Resume the forum thread about good-enough practices in scientific computing, starting right after its last comment.

_Selected extract_.
----------

Hacker News new | past | comments | ask | show | jobs | submit login
Good Enough Practices in Scientific Computing (arxiv.org)
143 points by privong on Oct 30, 2016 | hide | past | web | favorite | 20 comments

One thing they (intentionally) left out was including a Makefile. This is one of the "Good Enough" practices that I also include. It doesn't matter if it is a Makefile or another master script or tool. What is important is that you have a manifest for how each derived data file was generated. And it should be able to be executed w/o arguments to have the entire analysis run from the raw/primary data.

This has saved me many times in the past.

They do mention this, though it's somewhat buried in #4 on page 8 and in their paragraph saying they left out "Build Tools". They do suggest having a "controller script" (or set of shell scripts) to run all the complete analysis.

Unless you use R markdown, in which case there is no need for a separate script or makefile.

I still use a Makefile for R markdown, but that's largely because I don't use only R for any analysis. There's normally some amount of calculation or pre-processing that happens before I flip into R. Makefiles are particularly good at describing the relationships between datafiles when you mix different tools.

Having worked with a large open-source scientific project, this is extremely reminiscent of the type of talk we would give to every new student or post-doc joining the project. Unfortunately, the outcome is entirely binary - either they understand both what to do and why its important, and also happen to do it already, or they don't understand it and they don't already do it. I can't really think of a single person who jumped from one category to the other over the years.

The reason for that is there was rarely any visible benefit from putting in the work to follow good computing practices. It certainly created a lot of pain when jumbles of broken and unreadable code were passed on to new people, who basically ended up reimplementing everything from scratch (I was one such person), but there is exactly zero punishment for doing that, and very rarely any reward for cleaning up code and data. So why bother?

----------

_Records supplied_.
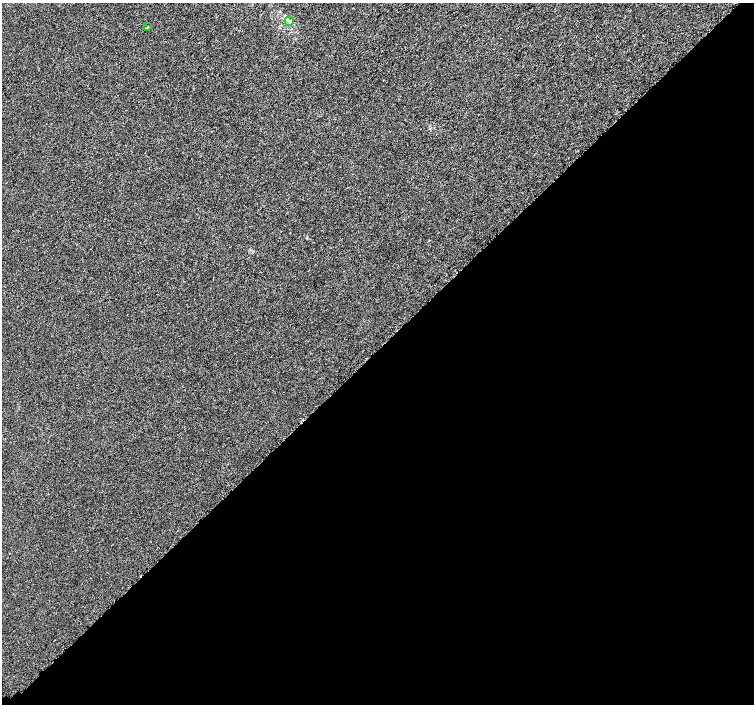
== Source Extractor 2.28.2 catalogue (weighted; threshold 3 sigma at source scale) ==
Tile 15 of 4 x 4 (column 3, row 4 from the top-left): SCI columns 3040-4543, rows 199-1602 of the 6096 x 6087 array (HDU 1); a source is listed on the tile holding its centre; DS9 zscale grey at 2 x 2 block average (1 PNG px = mean of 2 x 2 image px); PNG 756 x 706 px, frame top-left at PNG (2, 3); each listed source drawn as its Kron ellipse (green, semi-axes under 4 px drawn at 4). Shown black and unused: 51% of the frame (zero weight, under 3 of 5 exposures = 3% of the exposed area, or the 3 px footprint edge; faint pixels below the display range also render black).
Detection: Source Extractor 2.28.2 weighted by HDU 2 'WHT'; one run over the whole footprint, this tile lists its part. Background 3.81e-05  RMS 0.0014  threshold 0.00625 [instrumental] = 3 sigma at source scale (4.5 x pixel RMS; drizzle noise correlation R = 1.50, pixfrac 1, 0.0396/0.0396 arcsec/px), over >= 5 px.
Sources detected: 3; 1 cosmic-ray / hot-pixel residue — neither listed nor drawn; the other 2 listed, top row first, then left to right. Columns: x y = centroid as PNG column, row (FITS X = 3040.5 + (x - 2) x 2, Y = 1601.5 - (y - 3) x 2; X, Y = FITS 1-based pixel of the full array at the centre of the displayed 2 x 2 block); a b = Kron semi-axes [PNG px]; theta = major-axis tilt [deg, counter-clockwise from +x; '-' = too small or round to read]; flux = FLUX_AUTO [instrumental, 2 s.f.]
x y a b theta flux
289 21 4 4 - 0.53
147 27 3 2 - 0.17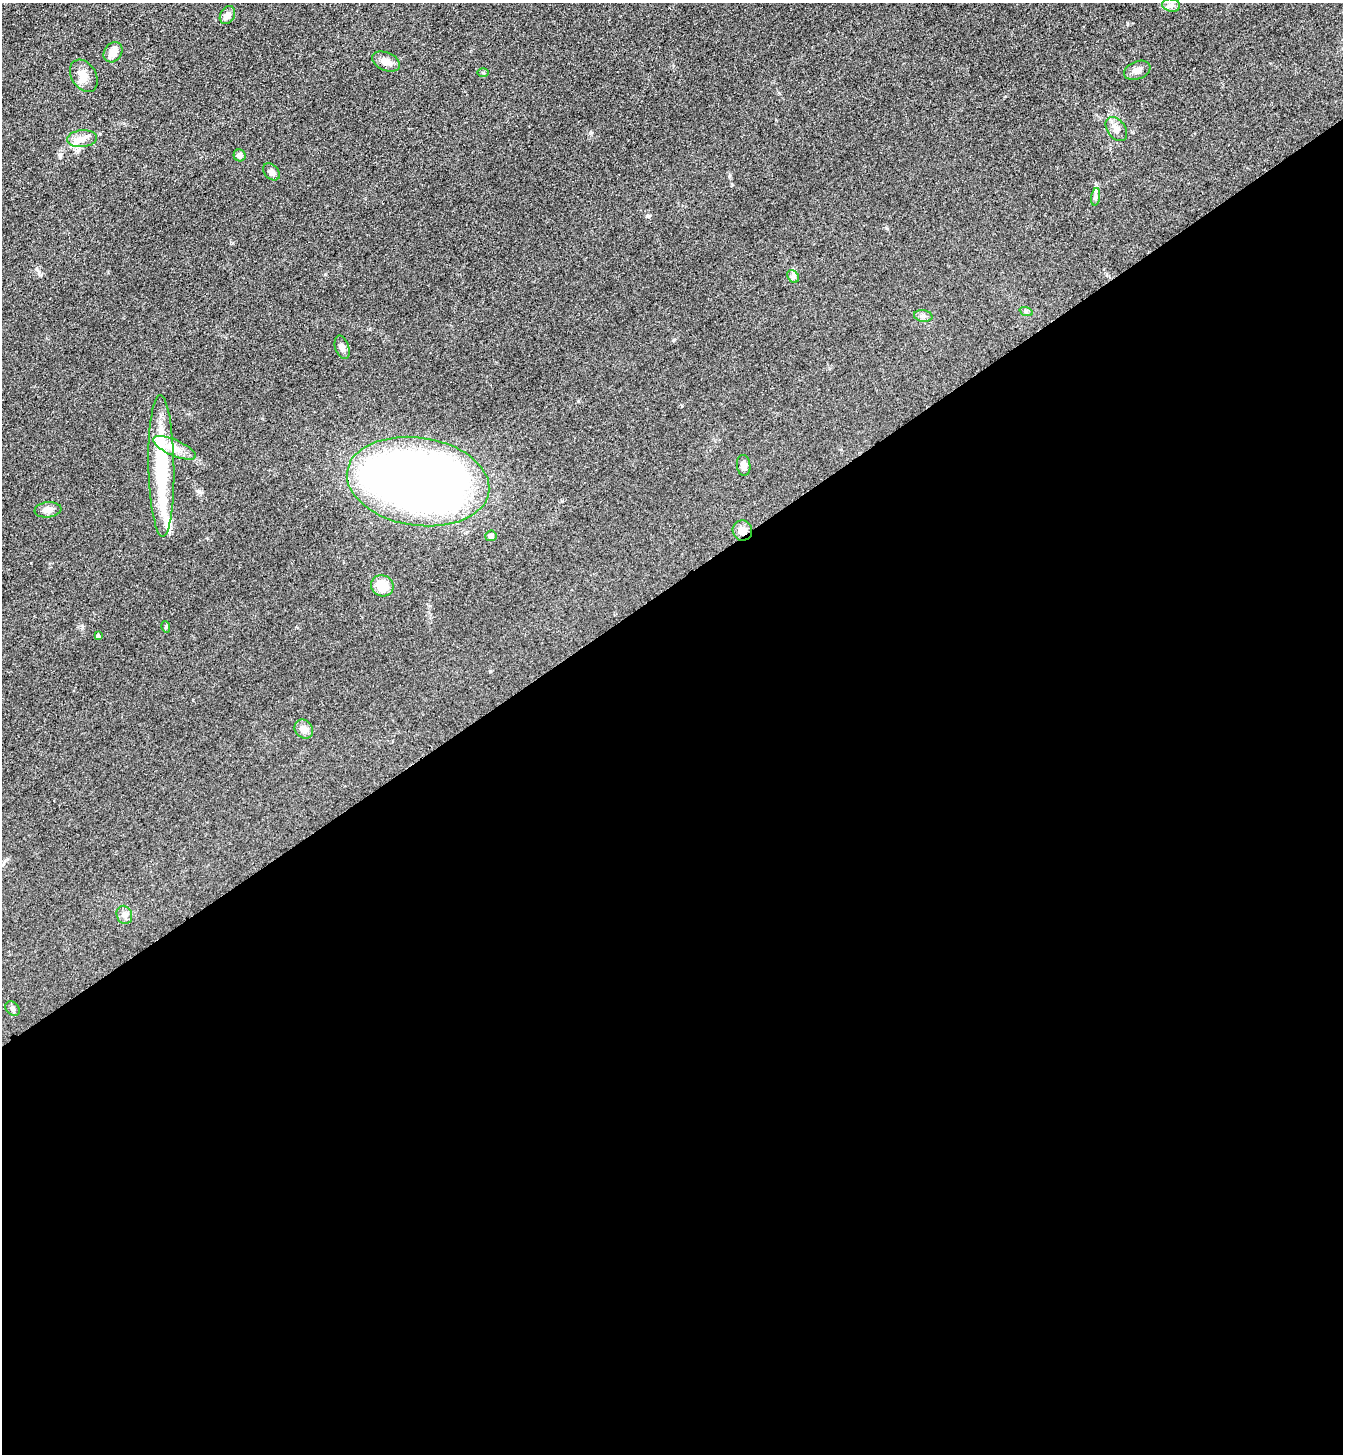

----------

_In response_.
As with the open-source publishing debate, there has to be an incentive system in place, and then people will do it. There are standardized (and required!) practices for things like bio protocols or reporting PV-performance data - only if computing had something similar do I see anything improving.

Seems reasonable. An interesting bit for me was the CITATION file. The lack of citability for software is a recurring annoyance when writing up work that uses that software.

I've started putting DOIs on my relevant github repos: https://guides.github.com/activities/citable-code/

There are clearly still issues with versioning and so forth, but it's a start for software that isn't suitable for writing an article about.

Have you ever taken a look at DueCredit (https://github.com/duecredit/duecredit)? It aims to address this problem by allowing you to add citations directly to your Python code using decorators. I believe there are also plans to expand to other languages in the future.

I'd like to see ongoing discussion of the extent that HN-posted research conforms to being "Good Enough."

Here's a task for you: whenever you see a piece of research posted to HN, run it through a checklist from this article and post it as a comment. I'll happily upvote. It will surely keep the discussion going on HN constantly :).

Why stop there? Let's build a ML system that does this for us! How long before the Show HN submission?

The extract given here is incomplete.